| WORK REQUIRED |
For each line of the material, write out an exact copy.

| THE DATA |
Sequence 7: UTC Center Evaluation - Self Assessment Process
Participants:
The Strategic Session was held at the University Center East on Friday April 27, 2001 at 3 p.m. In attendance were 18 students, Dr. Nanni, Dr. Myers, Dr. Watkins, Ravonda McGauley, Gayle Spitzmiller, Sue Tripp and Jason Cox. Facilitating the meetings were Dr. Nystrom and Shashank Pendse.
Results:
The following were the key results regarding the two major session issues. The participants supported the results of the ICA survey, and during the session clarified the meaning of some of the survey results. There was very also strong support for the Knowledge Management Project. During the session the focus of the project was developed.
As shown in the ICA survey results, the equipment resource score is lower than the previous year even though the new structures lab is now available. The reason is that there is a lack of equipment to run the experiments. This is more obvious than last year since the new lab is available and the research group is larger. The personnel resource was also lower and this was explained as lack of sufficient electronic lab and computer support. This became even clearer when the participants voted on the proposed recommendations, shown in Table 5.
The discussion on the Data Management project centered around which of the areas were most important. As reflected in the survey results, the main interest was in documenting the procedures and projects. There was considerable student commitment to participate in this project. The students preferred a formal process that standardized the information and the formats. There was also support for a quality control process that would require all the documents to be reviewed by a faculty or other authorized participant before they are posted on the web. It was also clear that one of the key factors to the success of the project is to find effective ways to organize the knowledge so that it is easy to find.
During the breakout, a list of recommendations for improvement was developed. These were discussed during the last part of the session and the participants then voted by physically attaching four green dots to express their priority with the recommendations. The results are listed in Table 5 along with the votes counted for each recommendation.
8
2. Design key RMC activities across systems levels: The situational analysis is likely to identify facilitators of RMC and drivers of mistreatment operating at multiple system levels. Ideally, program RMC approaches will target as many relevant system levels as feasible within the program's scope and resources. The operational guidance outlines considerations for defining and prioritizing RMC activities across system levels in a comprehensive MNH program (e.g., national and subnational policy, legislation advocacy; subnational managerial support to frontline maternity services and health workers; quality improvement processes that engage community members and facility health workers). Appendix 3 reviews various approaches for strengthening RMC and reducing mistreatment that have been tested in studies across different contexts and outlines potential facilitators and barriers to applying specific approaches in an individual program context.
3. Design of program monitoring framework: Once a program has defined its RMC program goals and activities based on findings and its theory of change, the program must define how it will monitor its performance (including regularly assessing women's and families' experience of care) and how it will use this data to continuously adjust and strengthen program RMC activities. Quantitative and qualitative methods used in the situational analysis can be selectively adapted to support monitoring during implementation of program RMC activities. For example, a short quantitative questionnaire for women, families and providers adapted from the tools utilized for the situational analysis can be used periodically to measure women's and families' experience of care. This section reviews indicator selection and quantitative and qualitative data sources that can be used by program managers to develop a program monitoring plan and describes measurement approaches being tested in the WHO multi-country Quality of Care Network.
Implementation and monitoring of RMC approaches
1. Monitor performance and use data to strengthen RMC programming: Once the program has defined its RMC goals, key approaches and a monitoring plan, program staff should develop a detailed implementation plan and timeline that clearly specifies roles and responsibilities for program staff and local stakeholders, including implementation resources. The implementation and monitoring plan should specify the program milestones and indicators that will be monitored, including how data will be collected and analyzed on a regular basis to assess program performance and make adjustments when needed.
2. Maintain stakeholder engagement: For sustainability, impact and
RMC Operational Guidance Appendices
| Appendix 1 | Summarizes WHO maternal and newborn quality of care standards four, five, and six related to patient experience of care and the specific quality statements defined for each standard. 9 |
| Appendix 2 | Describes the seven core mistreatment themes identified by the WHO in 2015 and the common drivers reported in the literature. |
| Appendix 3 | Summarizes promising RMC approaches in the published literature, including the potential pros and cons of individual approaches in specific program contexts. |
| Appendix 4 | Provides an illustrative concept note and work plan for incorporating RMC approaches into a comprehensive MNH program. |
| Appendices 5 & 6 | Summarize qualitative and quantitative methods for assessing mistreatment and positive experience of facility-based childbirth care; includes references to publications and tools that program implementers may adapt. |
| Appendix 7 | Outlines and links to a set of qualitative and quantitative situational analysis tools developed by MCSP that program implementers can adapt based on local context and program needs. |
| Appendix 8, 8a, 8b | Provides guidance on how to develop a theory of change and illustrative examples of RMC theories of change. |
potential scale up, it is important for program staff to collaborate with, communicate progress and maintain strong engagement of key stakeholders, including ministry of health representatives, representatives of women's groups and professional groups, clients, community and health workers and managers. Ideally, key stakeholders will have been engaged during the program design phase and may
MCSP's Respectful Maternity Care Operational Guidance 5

| RESULT OF THIS TASK |
Sequence 7: UTC Center Evaluation - Self Assessment Process
Participants:
The Strategic Session was held at the University Center East on Friday April 27, 2001 at 3 p.m. In attendance were 18 students, Dr. Nanni, Dr. Myers, Dr. Watkins, Ravonda McGauley, Gayle Spitzmiller, Sue Tripp and Jason Cox. Facilitating the meetings were Dr. Nystrom and Shashank Pendse.
Results:
The following were the key results regarding the two major session issues. The participants supported the results of the ICA survey, and during the session clarified the meaning of some of the survey results. There was very also strong support for the Knowledge Management Project. During the session the focus of the project was developed.
As shown in the ICA survey results, the equipment resource score is lower than the previous year even though the new structures lab is now available. The reason is that there is a lack of equipment to run the experiments. This is more obvious than last year since the new lab is available and the research group is larger. The personnel resource was also lower and this was explained as lack of sufficient electronic lab and computer support. This became even clearer when the participants voted on the proposed recommendations, shown in Table 5.
The discussion on the Data Management project centered around which of the areas were most important. As reflected in the survey results, the main interest was in documenting the procedures and projects. There was considerable student commitment to participate in this project. The students preferred a formal process that standardized the information and the formats. There was also support for a quality control process that would require all the documents to be reviewed by a faculty or other authorized participant before they are posted on the web. It was also clear that one of the key factors to the success of the project is to find effective ways to organize the knowledge so that it is easy to find.
During the breakout, a list of recommendations for improvement was developed. These were discussed during the last part of the session and the participants then voted by physically attaching four green dots to express their priority with the recommendations. The results are listed in Table 5 along with the votes counted for each recommendation.
8
2. Design key RMC activities across systems levels: The situational analysis is likely to identify facilitators of RMC and drivers of mistreatment operating at multiple system levels. Ideally, program RMC approaches will target as many relevant system levels as feasible within the program's scope and resources. The operational guidance outlines considerations for defining and prioritizing RMC activities across system levels in a comprehensive MNH program (e.g., national and subnational policy, legislation advocacy; subnational managerial support to frontline maternity services and health workers; quality improvement processes that engage community members and facility health workers). Appendix 3 reviews various approaches for strengthening RMC and reducing mistreatment that have been tested in studies across different contexts and outlines potential facilitators and barriers to applying specific approaches in an individual program context.
3. Design of program monitoring framework: Once a program has defined its RMC program goals and activities based on findings and its theory of change, the program must define how it will monitor its performance (including regularly assessing women's and families' experience of care) and how it will use this data to continuously adjust and strengthen program RMC activities. Quantitative and qualitative methods used in the situational analysis can be selectively adapted to support monitoring during implementation of program RMC activities. For example, a short quantitative questionnaire for women, families and providers adapted from the tools utilized for the situational analysis can be used periodically to measure women's and families' experience of care. This section reviews indicator selection and quantitative and qualitative data sources that can be used by program managers to develop a program monitoring plan and describes measurement approaches being tested in the WHO multi-country Quality of Care Network.
Implementation and monitoring of RMC approaches
1. Monitor performance and use data to strengthen RMC programming: Once the program has defined its RMC goals, key approaches and a monitoring plan, program staff should develop a detailed implementation plan and timeline that clearly specifies roles and responsibilities for program staff and local stakeholders, including implementation resources. The implementation and monitoring plan should specify the program milestones and indicators that will be monitored, including how data will be collected and analyzed on a regular basis to assess program performance and make adjustments when needed.
2. Maintain stakeholder engagement: For sustainability, impact and
RMC Operational Guidance Appendices
| Appendix 1 | Summarizes WHO maternal and newborn quality of care standards four, five, and six related to patient experience of care and the specific quality statements defined for each standard. 9 |
| Appendix 2 | Describes the seven core mistreatment themes identified by the WHO in 2015 and the common drivers reported in the literature. |
| Appendix 3 | Summarizes promising RMC approaches in the published literature, including the potential pros and cons of individual approaches in specific program contexts. |
| Appendix 4 | Provides an illustrative concept note and work plan for incorporating RMC approaches into a comprehensive MNH program. |
| Appendices 5 & 6 | Summarize qualitative and quantitative methods for assessing mistreatment and positive experience of facility-based childbirth care; includes references to publications and tools that program implementers may adapt. |
| Appendix 7 | Outlines and links to a set of qualitative and quantitative situational analysis tools developed by MCSP that program implementers can adapt based on local context and program needs. |
| Appendix 8, 8a, 8b | Provides guidance on how to develop a theory of change and illustrative examples of RMC theories of change. |
potential scale up, it is important for program staff to collaborate with, communicate progress and maintain strong engagement of key stakeholders, including ministry of health representatives, representatives of women's groups and professional groups, clients, community and health workers and managers. Ideally, key stakeholders will have been engaged during the program design phase and may
MCSP's Respectful Maternity Care Operational Guidance 5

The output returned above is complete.